Aber gibt es nicht Ansätze in diese Richtung? So ist der regionale Integrationsservice bereits im Jobcenter untergebracht worden, um hier kürzere Wege zu realisieren.
Das ist doch totaler Käse. Da ist doch nichts weiter passiert, als dass die Integrationslotsen vom AWO-Sitz in Wismar- Friedenshof ins Jobcenter umgezogen sind. Und das wird dann noch als bundesweites Vorzeigeprojekt gefeiert. Da fasse ich mir an den Kopf. Was bringt das denn für einen Mehrwert? Das ersetzt doch keine zentrale Koordinierungsstelle. Die Asylbewerber müssen trotzdem noch zu Jugend- und Sozialamt sowie Ausländerbehörde laufen. Und genau diese Verwaltungseinheiten sind sehr schlecht miteinander vernetzt, obwohl Bescheide und Leistungen gerade aus diesen drei Bereichen teilweise zwingend voneinander abhängen. Hier muss den Mitarbeitern von übergeordneter Seite geholfen werden, ihre Fachbereichs-Scheuklappen abzulegen und vernetzt zu denken und zu arbeiten, statt stur darauf zu verweisen an welcher Stelle ihre Zuständigkeit endet. Dieses „Zuständigkeits-Bingo“ ist schon für jemanden, der hier aufgewachsen ist, kompliziert genug.
So beträgt allein die Zeit, die nur dadurch ins Land geht, bis anerkannte Asylbewerber die für ihren elektronischen Aufenthaltstitel benötigten Fingerabdrücke abgegeben können, in Nordwestmecklenburg mehr als ein halbes Jahr.
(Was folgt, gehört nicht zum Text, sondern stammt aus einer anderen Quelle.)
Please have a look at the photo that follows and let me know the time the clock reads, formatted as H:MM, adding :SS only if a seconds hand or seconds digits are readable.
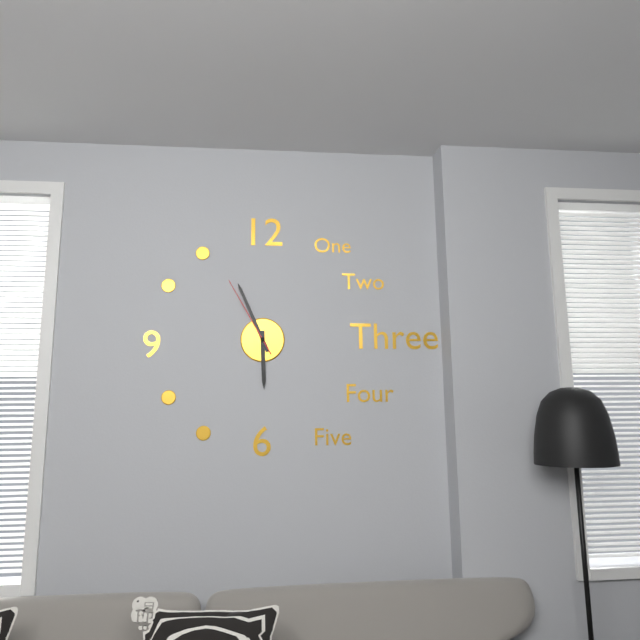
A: 5:56:55
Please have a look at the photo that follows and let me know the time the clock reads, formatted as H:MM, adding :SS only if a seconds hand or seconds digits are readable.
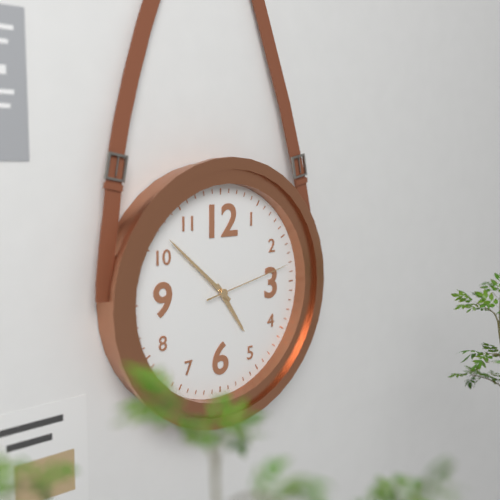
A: 4:52:13
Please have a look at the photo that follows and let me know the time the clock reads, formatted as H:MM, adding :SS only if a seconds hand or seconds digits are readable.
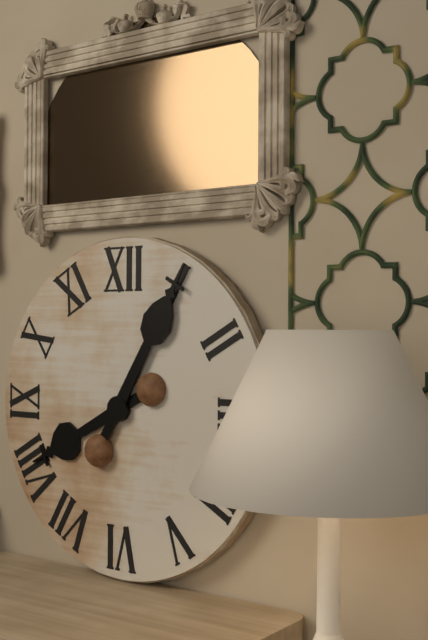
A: 8:05
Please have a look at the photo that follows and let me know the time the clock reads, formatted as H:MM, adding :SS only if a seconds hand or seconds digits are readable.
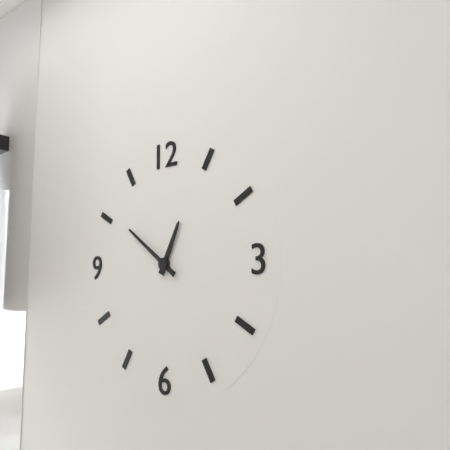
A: 12:51
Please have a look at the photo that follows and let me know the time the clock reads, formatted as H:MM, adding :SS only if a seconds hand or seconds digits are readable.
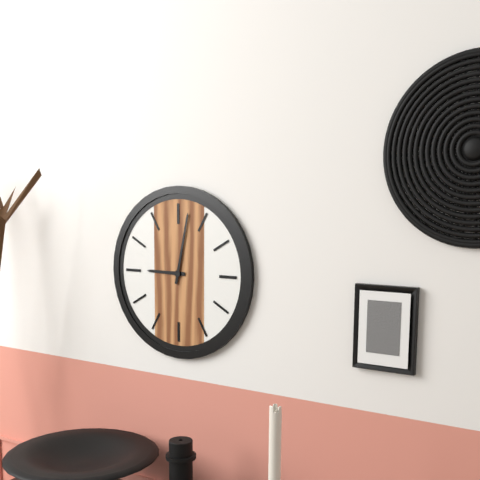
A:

Und danach wartet er noch mal ein paar Wochen bis er seinen im Kreditkartenformat ausgestellten Aufenthaltstitel endlich abholen kann. In anderen Landkreisen halten die anerkannten Asylbewerber dieses Dokument bereits nach vier bis sechs Wochen in der Hand.
Was bedeutet dieser Zeitverzug für die betroffenen Asylbewerber?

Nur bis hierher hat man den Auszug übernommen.